Kenya has five Eurobond notes whose tenures range from seven to 30 years with the repayment for the last one set for 2048.
Mr Yatani argued that Kenya can only be part of the G20 initiative if private lenders like the Eurobond type are part of the debt relief efforts.
“So if we rush and say we do not pay, even if we do not default on theirs (Eurobond) the fact that we are not paying on bilateral debt it is deemed that we have already defaulted,” he said.
“It is a conversation we are engaging to bring also these commercial entities on board to make sure they agree on a moratorium. Until that is agreed we do not want to rush into it.”
The G20 initiative only covers official bilateral debt, though it calls for the voluntary participation of private lenders on comparable terms.
A third of Kenya’s Sh3.2 trillion external debt is owed to private creditors including holders of the country’s Eurobonds.
The Covid-19 pandemic has caused the government’s budget deficit to swell to 8.2 percent of GDP in the financial year to the end of June, from an initial forecast of under seven percent, mainly due to reduced tax collection and foregone revenue in the form of VAT and income tax cuts.
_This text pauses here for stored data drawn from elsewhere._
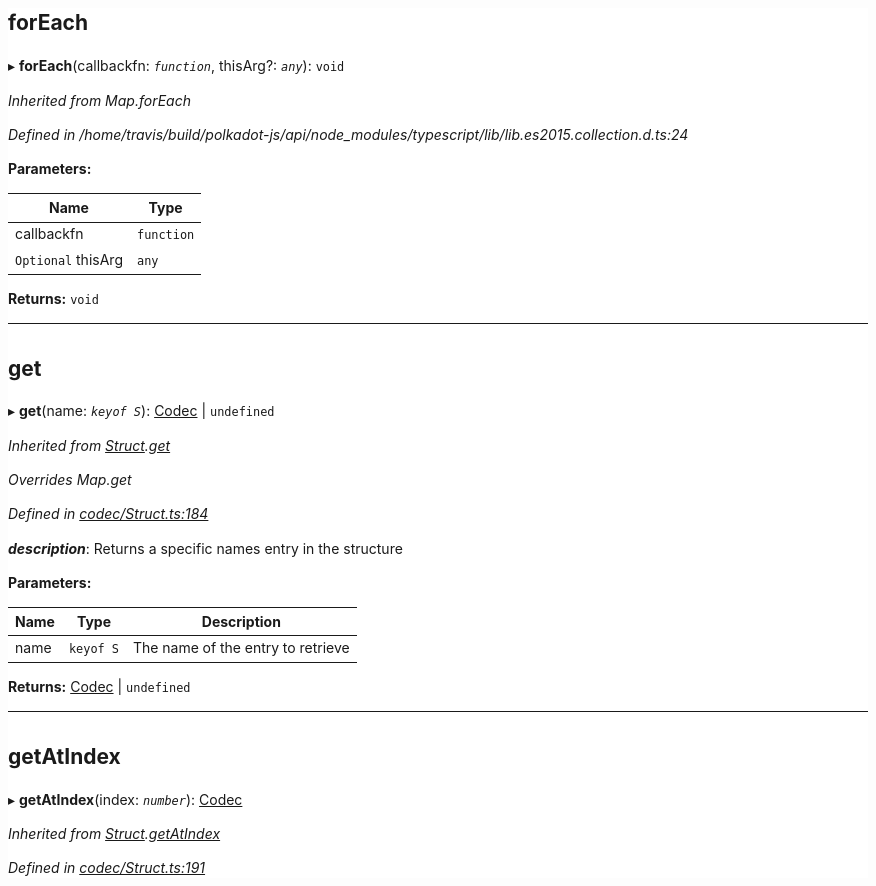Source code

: ##  forEach

▸ **forEach**(callbackfn: *`function`*, thisArg?: *`any`*): `void`

*Inherited from Map.forEach*

*Defined in /home/travis/build/polkadot-js/api/node_modules/typescript/lib/lib.es2015.collection.d.ts:24*

**Parameters:**

| Name | Type |
| ------ | ------ |
| callbackfn | `function` |
| `Optional` thisArg | `any` |

**Returns:** `void`

___
<a id="get"></a>

##  get

▸ **get**(name: *`keyof S`*): [Codec](../interfaces/_types_.codec.md) \| `undefined`

*Inherited from [Struct](_codec_struct_.struct.md).[get](_codec_struct_.struct.md#get)*

*Overrides Map.get*

*Defined in [codec/Struct.ts:184](https://github.com/polkadot-js/api/blob/447ab2f/packages/types/src/codec/Struct.ts#L184)*

*__description__*: Returns a specific names entry in the structure

**Parameters:**

| Name | Type | Description |
| ------ | ------ | ------ |
| name | `keyof S` |  The name of the entry to retrieve |

**Returns:** [Codec](../interfaces/_types_.codec.md) \| `undefined`

___
<a id="getatindex"></a>

##  getAtIndex

▸ **getAtIndex**(index: *`number`*): [Codec](../interfaces/_types_.codec.md)

*Inherited from [Struct](_codec_struct_.struct.md).[getAtIndex](_codec_struct_.struct.md#getatindex)*

*Defined in [codec/Struct.ts:191](https://github.com/polkadot-js/api/blob/447ab2f/packages/types/src/codec/Struct.ts#L191)*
But the deficit is projected to narrow to 7.3 percent - equivalent to Sh823.2 billion - in the 2020/21 fiscal year and to 4.2 percent of GDP by 2023/24, Treasury data indicates.
Moody’s downgraded Kenya’s outlook to negative from stable on May 7, citing the shock caused by the Covid-19 pandemic to its tourism industry and farm exports.
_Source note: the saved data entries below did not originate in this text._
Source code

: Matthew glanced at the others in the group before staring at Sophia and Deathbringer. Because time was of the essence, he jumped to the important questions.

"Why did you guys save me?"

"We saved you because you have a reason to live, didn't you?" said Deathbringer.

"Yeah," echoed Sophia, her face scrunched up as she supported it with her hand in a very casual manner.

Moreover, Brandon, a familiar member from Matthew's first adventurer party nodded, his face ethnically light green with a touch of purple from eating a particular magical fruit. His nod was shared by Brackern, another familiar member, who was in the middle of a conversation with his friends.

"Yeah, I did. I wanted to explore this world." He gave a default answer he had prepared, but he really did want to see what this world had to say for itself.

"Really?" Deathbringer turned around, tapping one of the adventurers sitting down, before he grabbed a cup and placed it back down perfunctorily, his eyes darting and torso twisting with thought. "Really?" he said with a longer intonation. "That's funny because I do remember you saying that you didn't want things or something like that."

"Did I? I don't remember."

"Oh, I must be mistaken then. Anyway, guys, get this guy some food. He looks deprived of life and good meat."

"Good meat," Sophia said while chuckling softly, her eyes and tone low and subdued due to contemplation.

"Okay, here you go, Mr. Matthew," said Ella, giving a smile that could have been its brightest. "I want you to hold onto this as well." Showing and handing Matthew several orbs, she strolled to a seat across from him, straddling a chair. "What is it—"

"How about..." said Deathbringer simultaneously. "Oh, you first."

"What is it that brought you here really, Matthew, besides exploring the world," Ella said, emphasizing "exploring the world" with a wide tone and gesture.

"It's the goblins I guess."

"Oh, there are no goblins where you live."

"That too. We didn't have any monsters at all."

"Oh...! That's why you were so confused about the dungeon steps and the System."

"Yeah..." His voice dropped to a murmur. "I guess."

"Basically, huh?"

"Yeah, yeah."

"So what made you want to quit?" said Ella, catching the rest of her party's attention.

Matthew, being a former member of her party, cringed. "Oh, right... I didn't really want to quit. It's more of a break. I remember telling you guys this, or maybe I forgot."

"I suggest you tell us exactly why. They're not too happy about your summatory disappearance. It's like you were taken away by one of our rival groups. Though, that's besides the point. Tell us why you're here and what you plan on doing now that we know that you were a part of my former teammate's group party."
Last month, the IMF raised the country’s risk of debt distress to high from moderate.
The Treasury was also concerned that terms of the debt relief limiting countries’ access to international capital markets during the standstill could hinder Kenya’s ability to finance its deficit later in the year.
Relatively wealthy Angola has asked for G20 debt relief. The country relies heavily on oil revenues and is saddled with debts that exceed its economic output.
It is struggling from the economic fallout of the coronavirus disease pandemic and an oil price shock that saw crude prices plunge below $20 per barrel in April.